Set to "basic" (default) or "sequential" (not yet available) to use built-in models of selection, or supply a custom function factory (see details).

run_name

Optionally, a name to identify the current run.

lik_args

Extra arguments, given as a list, to pass to custom likelihood functions.

optimizer_args

Named list of arguments to pass to the optimizer, bbmle::mle2. Use, for example, to choose optimization algorithm or parameter boundaries on custom models.

return_fit

TRUE/FALSE (default FALSE): Embed model fit for each variant in a "fit" attribute of the selection results table. Use attr(selection_table, 'fit') to access the list of fitted models. Defaults to FALSE to save memory. Model fit objects can be of moderate or large size. If you run thousands of variants at once, you may exhaust your system memory.

hold_out_same_gene_samples

When finding likelihood of each variant, hold out samples that lack the variant but have any other mutations in the same gene. By default, TRUE when running with single variants, FALSE with a CompoundVariantSet.

cores

Number of cores to use for processing variants in parallel (not useful for Windows systems).

conf

Cancer effect confidence interval width (NULL skips calculation, speeds runtime). Ignored when running custom models.

Value

CESAnalysis object with selection results appended to the selection output list

Details

Definitions of the sample count columns in the effects output:

  • included_with_variant: Number of samples that have the variant and were included in the inference.

  • included_total: Number of samples that have coverage at the site and were included in the inference.

  • held_out: Samples that have coverage at the site, but were held out of the inference due to hold_out_same_gene_samples = TRUE.

  • uncovered: Samples that were not included in the inference because their sequencing did not cover the variant site.

Note that if a table of samples to include in the inference is specified with samples, any CESAnalysis samples not present in the table will not be included in any of the above accounts.

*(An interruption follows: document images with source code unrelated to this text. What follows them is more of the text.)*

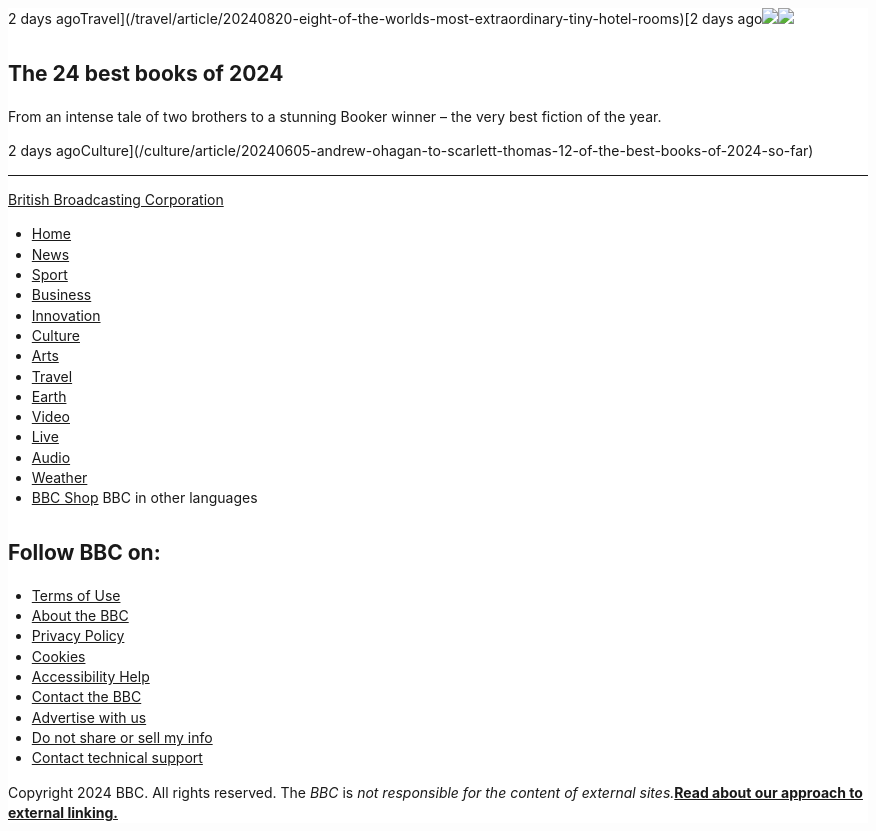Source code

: 2 days agoTravel](/travel/article/20240820-eight-of-the-worlds-most-extraordinary-tiny-hotel-rooms)[2 days ago![](/bbcx/grey-placeholder.png)![](https://ichef.bbci.co.uk/images/ic/480x270/p0kf00y3.jpg.webp)

The 24 best books of 2024
-------------------------

From an intense tale of two brothers to a stunning Booker winner – the very best fiction of the year.

2 days agoCulture](/culture/article/20240605-andrew-ohagan-to-scarlett-thomas-12-of-the-best-books-of-2024-so-far)

---

[British Broadcasting Corporation](/)

* [Home](https://www.bbc.com/)
* [News](/news)
* [Sport](/sport)
* [Business](/business)
* [Innovation](/innovation)
* [Culture](/culture)
* [Arts](/arts)
* [Travel](/travel)
* [Earth](/future-planet)
* [Video](/video)
* [Live](/live)
* [Audio](https://www.bbc.co.uk/sounds)
* [Weather](https://www.bbc.com/weather)
* [BBC Shop](https://shop.bbc.com/)
BBC in other languages

Follow BBC on:
--------------

* [Terms of Use](https://www.bbc.co.uk/usingthebbc/terms)
* [About the BBC](https://www.bbc.co.uk/aboutthebbc)
* [Privacy Policy](https://www.bbc.com/usingthebbc/privacy/)
* [Cookies](https://www.bbc.com/usingthebbc/cookies/)
* [Accessibility Help](https://www.bbc.co.uk/accessibility/)
* [Contact the BBC](https://www.bbc.co.uk/contact)
* [Advertise with us](https://www.bbc.com/advertisingcontact)
* [Do not share or sell my info](https://www.bbc.com/usingthebbc/cookies/how-can-i-change-my-bbc-cookie-settings/)
* [Contact technical support](https://www.bbc.com/contact-bbc-com-help)

Copyright 2024 BBC. All rights reserved. The *BBC* is *not responsible for the content of external sites.*[**Read about our approach to external linking.**](https://www.bbc.co.uk/editorialguidelines/guidance/feeds-and-links)


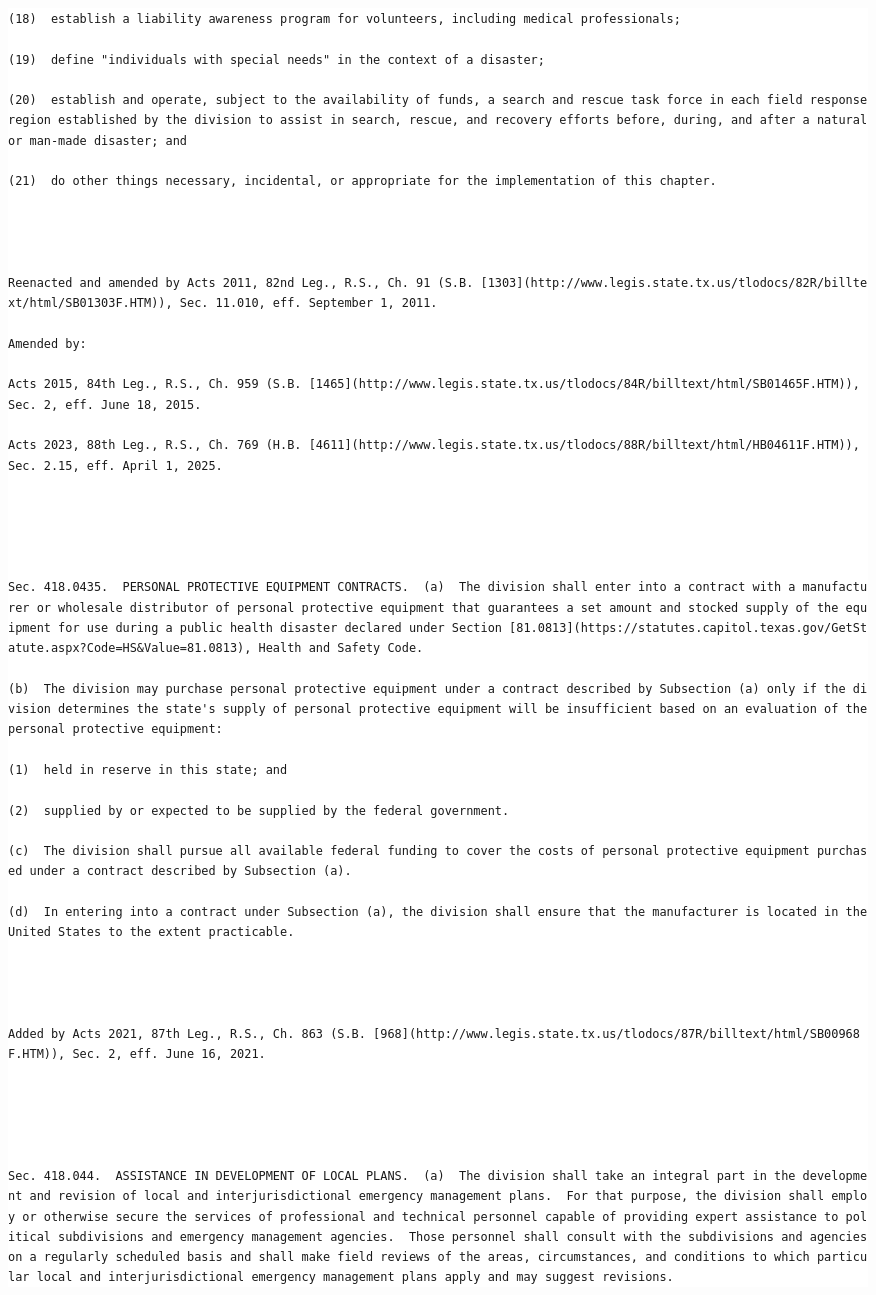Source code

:     (18)  establish a liability awareness program for volunteers, including medical professionals;
    
    (19)  define "individuals with special needs" in the context of a disaster;
    
    (20)  establish and operate, subject to the availability of funds, a search and rescue task force in each field response region established by the division to assist in search, rescue, and recovery efforts before, during, and after a natural or man-made disaster; and
    
    (21)  do other things necessary, incidental, or appropriate for the implementation of this chapter.
    
    
    
    
    Reenacted and amended by Acts 2011, 82nd Leg., R.S., Ch. 91 (S.B. [1303](http://www.legis.state.tx.us/tlodocs/82R/billtext/html/SB01303F.HTM)), Sec. 11.010, eff. September 1, 2011.
    
    Amended by: 
    
    Acts 2015, 84th Leg., R.S., Ch. 959 (S.B. [1465](http://www.legis.state.tx.us/tlodocs/84R/billtext/html/SB01465F.HTM)), Sec. 2, eff. June 18, 2015.
    
    Acts 2023, 88th Leg., R.S., Ch. 769 (H.B. [4611](http://www.legis.state.tx.us/tlodocs/88R/billtext/html/HB04611F.HTM)), Sec. 2.15, eff. April 1, 2025.
    
    
    
    
    
    Sec. 418.0435.  PERSONAL PROTECTIVE EQUIPMENT CONTRACTS.  (a)  The division shall enter into a contract with a manufacturer or wholesale distributor of personal protective equipment that guarantees a set amount and stocked supply of the equipment for use during a public health disaster declared under Section [81.0813](https://statutes.capitol.texas.gov/GetStatute.aspx?Code=HS&Value=81.0813), Health and Safety Code.
    
    (b)  The division may purchase personal protective equipment under a contract described by Subsection (a) only if the division determines the state's supply of personal protective equipment will be insufficient based on an evaluation of the personal protective equipment:
    
    (1)  held in reserve in this state; and
    
    (2)  supplied by or expected to be supplied by the federal government.
    
    (c)  The division shall pursue all available federal funding to cover the costs of personal protective equipment purchased under a contract described by Subsection (a).
    
    (d)  In entering into a contract under Subsection (a), the division shall ensure that the manufacturer is located in the United States to the extent practicable.
    
    
    
    
    Added by Acts 2021, 87th Leg., R.S., Ch. 863 (S.B. [968](http://www.legis.state.tx.us/tlodocs/87R/billtext/html/SB00968F.HTM)), Sec. 2, eff. June 16, 2021.
    
    
    
    
    
    Sec. 418.044.  ASSISTANCE IN DEVELOPMENT OF LOCAL PLANS.  (a)  The division shall take an integral part in the development and revision of local and interjurisdictional emergency management plans.  For that purpose, the division shall employ or otherwise secure the services of professional and technical personnel capable of providing expert assistance to political subdivisions and emergency management agencies.  Those personnel shall consult with the subdivisions and agencies on a regularly scheduled basis and shall make field reviews of the areas, circumstances, and conditions to which particular local and interjurisdictional emergency management plans apply and may suggest revisions.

It's possible to pass in your own selection model. You'll need to create a "function factory" that, for any variant, produces a likelihood function that can be evaluated on the data. The first two arguments must be rates_tumors_with and rates_tumors_without, which give the baseline site mutation rates in samples with and without the variant. The third argument must be sample_index, a data.table that associates Unique_Patient_Identifier with group names and indices. (Your function factory must accept this argument, but it doesn't have to use its value.) Values for all three of these arguments will be calculated by ces_variant and passed to your function factory automatically. Your function can take whatever additional arguments you like, and you can pass in values using lik_args. The likelihood function parameters that ces_variant will optimize should be named and have default values. See the source code of sswm_lik() for an example.